Echt jetzt… 4 Tage vergangen und keiner hat eine Idee oder ähnliches?! Das ist schon irgendwie… na ja…

Weiß ja nicht ob es weiterhin funktioniert, wenn man das einfach aufteilt?

pkernstock

Johnnii360 Echt jetzt… 4 Tage vergangen und keiner hat eine Idee oder ähnliches?! Das ist schon irgendwie… na ja…

Es ist auch, wie der Name sagt, ein Community-Forum. Mit einem englischen Post haettest du auch hoechstwahrscheinlich eine groessere Nutzermenge erreicht.

Johnnii360 Aktiviertes TLS 1.0 und 1.1 ist ziemlich fahrlässig, wenn man nur moderne Mail-Programme nutzt.

Wie @accolon ansprach geht es hierbei um Server-to-Server Kommunikation. Meines Wissens nach: Wenn nur TLSv1.2 und TLSv1.3 hinterlegt ist und aeltere Mail-Server (soll vorkommen) weder noch supporten, wird keine Verschluesselung verwendet. In anderen Worten: Schlechtere Verschluesselung ist besser als gar keine.

Johnnii360

Okay, konnte mir selber helfen. Nachdem es scheinbar niemanden gibt, der ansatzweise Ahnung hat. Grundsätzlich sind die Ciphers in /opt/mailcow-dockerized/data/conf/postfix/main.cf recht sicher, allerdings ist TLSv1 und TLSv1.1 aktiviert, was ein No Go ist!

Also bitte in Zukunft

smtpd_tls_protocols = !SSLv2, !SSLv3
smtp_tls_protocols = !SSLv2, !SSLv3

smtpd_tls_protocols = !SSLv2, !SSLv3, !TLSv1, !TLSv1.1
smtp_tls_protocols = !SSLv2, !SSLv3, !TLSv1, !TLSv1.1

ändern.

Aktiviertes TLS 1.0 und 1.1 ist ziemlich fahrlässig, wenn man nur moderne Mail-Programme nutzt.

accolon

Das Problem sind nicht die Mailprogramme, sondern die Server-zu-Server-Kommunikation. Mit deaktivierten älteren TLS-Versionen wird es fremde Mailserver geben, die mit deinem nicht mehr kommunizieren können, sprich der Mailversand bzw. -empfang funktioniert so nicht mehr.

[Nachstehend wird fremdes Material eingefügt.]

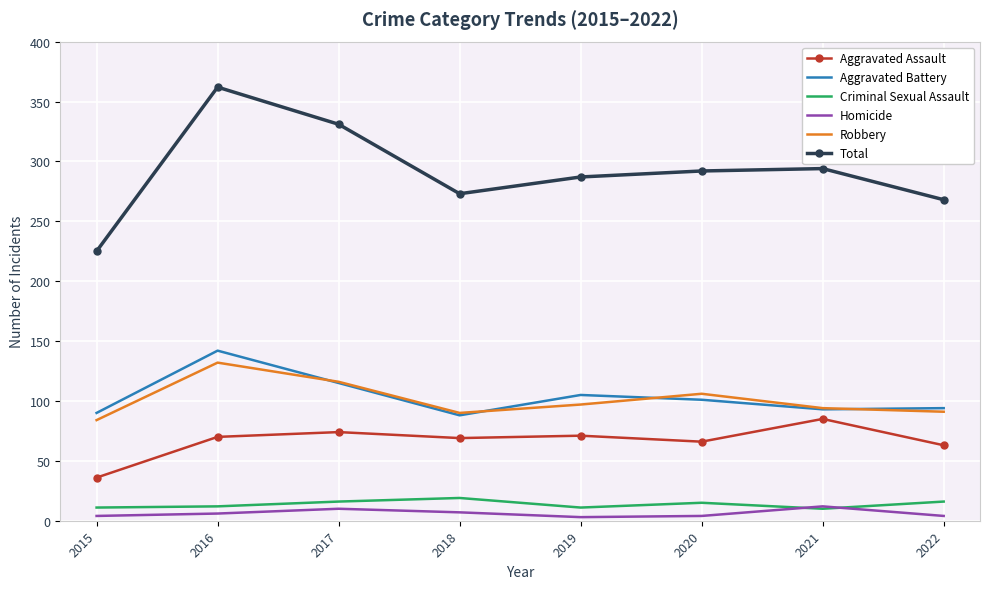

What are all the series names shown in the legend?

Aggravated Assault, Aggravated Battery, Criminal Sexual Assault, Homicide, Robbery, Total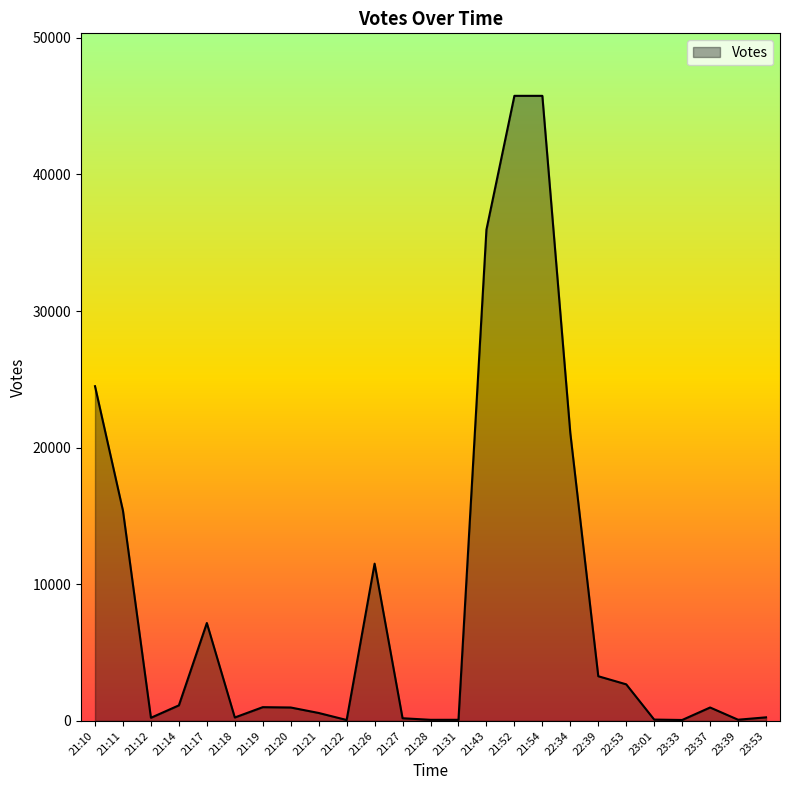

What is the greatest value displayed?

45758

Die Standardkonfiguration von Mailcow entspricht dem RFC 7525:
https://datatracker.ietf.org/doc/html/rfc7525#section-3.1.1

Johnnii360

Aso okay. Dann hab ich’s mal rückgängig gemacht. 🙂 Sollte man vielleicht in den Docs hinterlegen.

D4niel

Johnnii360 Sollte man vielleicht in den Docs hinterlegen.

Ist es: https://docs.mailcow.email/de/manual-guides/u_e-reeanble-weak-protocols/

Johnnii360 Das beste, das ich bisher kennenlernen durfte, war das von Pi-hole. Da bekommt man binnen weniger Stunden eine Antwort

Das hat auch ein Zehnfaches der Nutzer.

Johnnii360

pkernstock Ist schon irgendwie mal wieder typisch, dass sich erst welche melden, wenn man meckert oder sich schon fast selber geholfen hat.

Klar, das hier ist ein Community Forum, aber es gibt Community Foren und Community Foren. Das beste, das ich bisher kennenlernen durfte, war das von Pi-hole. Da bekommt man binnen weniger Stunden eine Antwort, die zudem auch das behandelt, was man angesprochen hat. Die Leute dort haben auch einen festen Job und machen das so nebenbei. Aber sie bemühen sich sehr ihren Leuten so gut wie möglich zu helfen!

Einen Englisch sprachigen Thread habe ich auch eröffnet, nach 2 Tagen und trotzdem keine Antwort erhalten.